4. Beyond all this there will I find remain the sum of ninety one dollars 7/100 which shall be put into your hands at commencement. The account submitted to your consideration is therefore as follows.
Whole sum exhibited on the first page —$452.97
Contra.
Waitts bill for work connected with tinning $46.00
Benches in the Recitation Rooms 15.00
Other charges by the Carpenter 11.10
Merritt's bill for lumber 52.51
Purefoy's bill for do. 15.91
Waitts bill for do. 3.58
Blacksmith's bills connected with the roof or elsewhere 17.80
Balance in hand to be paid as above 91.07
Appriations for minerals and Laboratory 200.00 $452.97
5. The case of James E. May of Greensboro, Alabama. He occupied a room in college during the last vacation and at the opening of the present session recited a few times during the first week — then concluded that his health would not admit of his proceeding with his studies and recited no more.
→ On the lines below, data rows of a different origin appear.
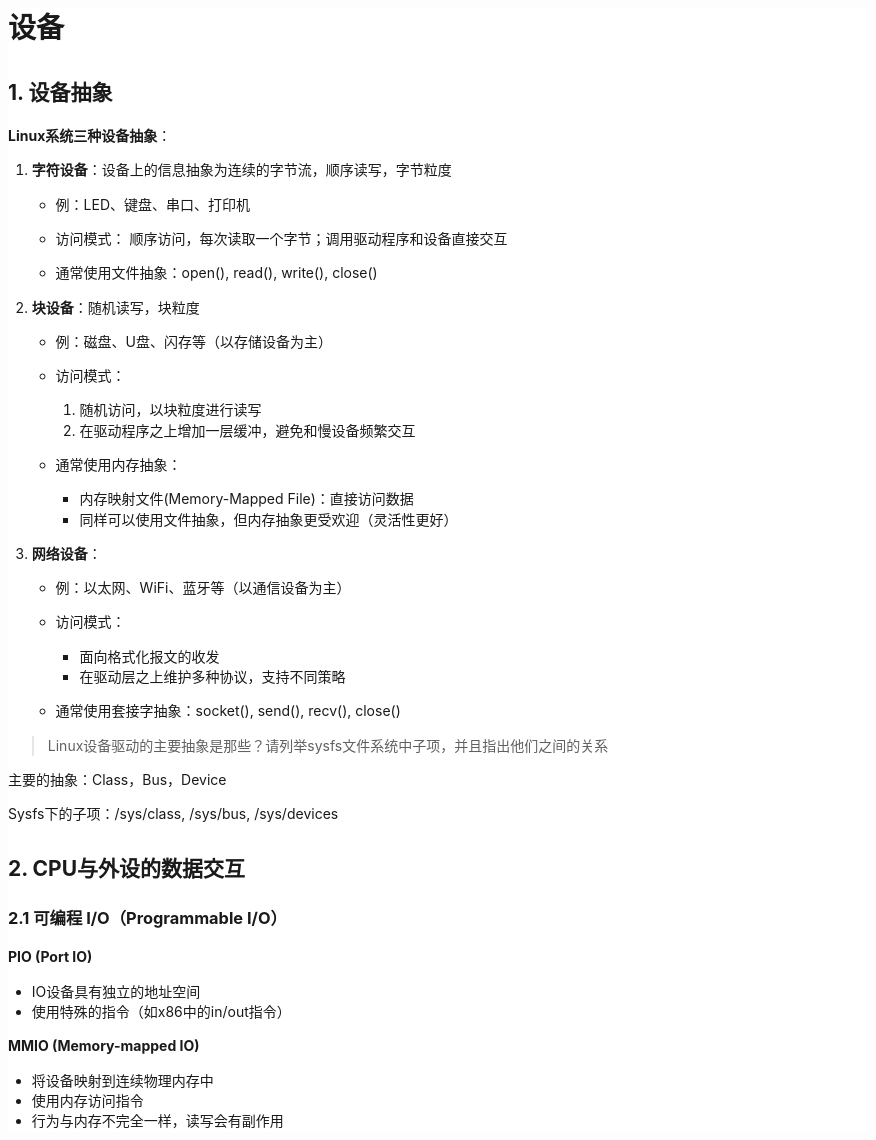 # 设备

## 1. 设备抽象

**Linux系统三种设备抽象**：

1. **字符设备**：设备上的信息抽象为连续的字节流，顺序读写，字节粒度

   * 例：LED、键盘、串口、打印机

   * 访问模式： 顺序访问，每次读取一个字节；调用驱动程序和设备直接交互
   * 通常使用文件抽象：open(), read(), write(), close()

2. **块设备**：随机读写，块粒度

   * 例：磁盘、U盘、闪存等（以存储设备为主）

   * 访问模式：
     1. 随机访问，以块粒度进行读写
     2. 在驱动程序之上增加一层缓冲，避免和慢设备频繁交互
   * 通常使用内存抽象： 
     * 内存映射文件(Memory-Mapped File)：直接访问数据 
     * 同样可以使用文件抽象，但内存抽象更受欢迎（灵活性更好）

3. **网络设备**：
   
   * 例：以太网、WiFi、蓝牙等（以通信设备为主）
   
   * 访问模式：
     *  面向格式化报文的收发 
     * 在驱动层之上维护多种协议，支持不同策略
   * 通常使用套接字抽象：socket(), send(), recv(), close()



> Linux设备驱动的主要抽象是那些？请列举sysfs文件系统中子项，并且指出他们之间的关系

主要的抽象：Class，Bus，Device

Sysfs下的子项：/sys/class, /sys/bus, /sys/devices

## 2. CPU与外设的数据交互

### 2.1 可编程 I/O（Programmable I/O）

**PIO (Port IO)**

* IO设备具有独立的地址空间 
* 使用特殊的指令（如x86中的in/out指令）

**MMIO (Memory-mapped IO)**

* 将设备映射到连续物理内存中 
* 使用内存访问指令 
* 行为与内存不完全一样，读写会有副作用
He had no money in hand to pay tuition or anything else and abandoned the idea of being a member of college before I had time to make any arrangement with him. He continued to live in college saying constantly that he should leave shortly — down to the beginning of

Page 4
the present month (May), when he went home. In the intermediate time he recited a few lessons to the President on Law.* For the instruction given the President would receive no remuneration but desired him to pay the usual fees of the Students into the treasury of the University. Against this sum May reluctated.
The students, especially those from a distance are sometimes without funds or the means of raising them at the opening of the session. It does not answer well to interrupt the course of their recitations. I am accustomed therefore to assume the responsibility for them and collect the money if I can and lose it if I cannot. I have some 300 or more dollars in this category now, but hope to keep the amount lower hereafter. I am not certain that in the case of Mr. May it will be of any use to try to get the money from him or that I can with propriety be called on for it. I have not included it in the account residence but shall of course submit to the higher powers in relation to it.

Yours,

E. Mitchell — Bursar



* More — he recited regularly to the President missing but one lesson so that he has no excuse for declining to pay.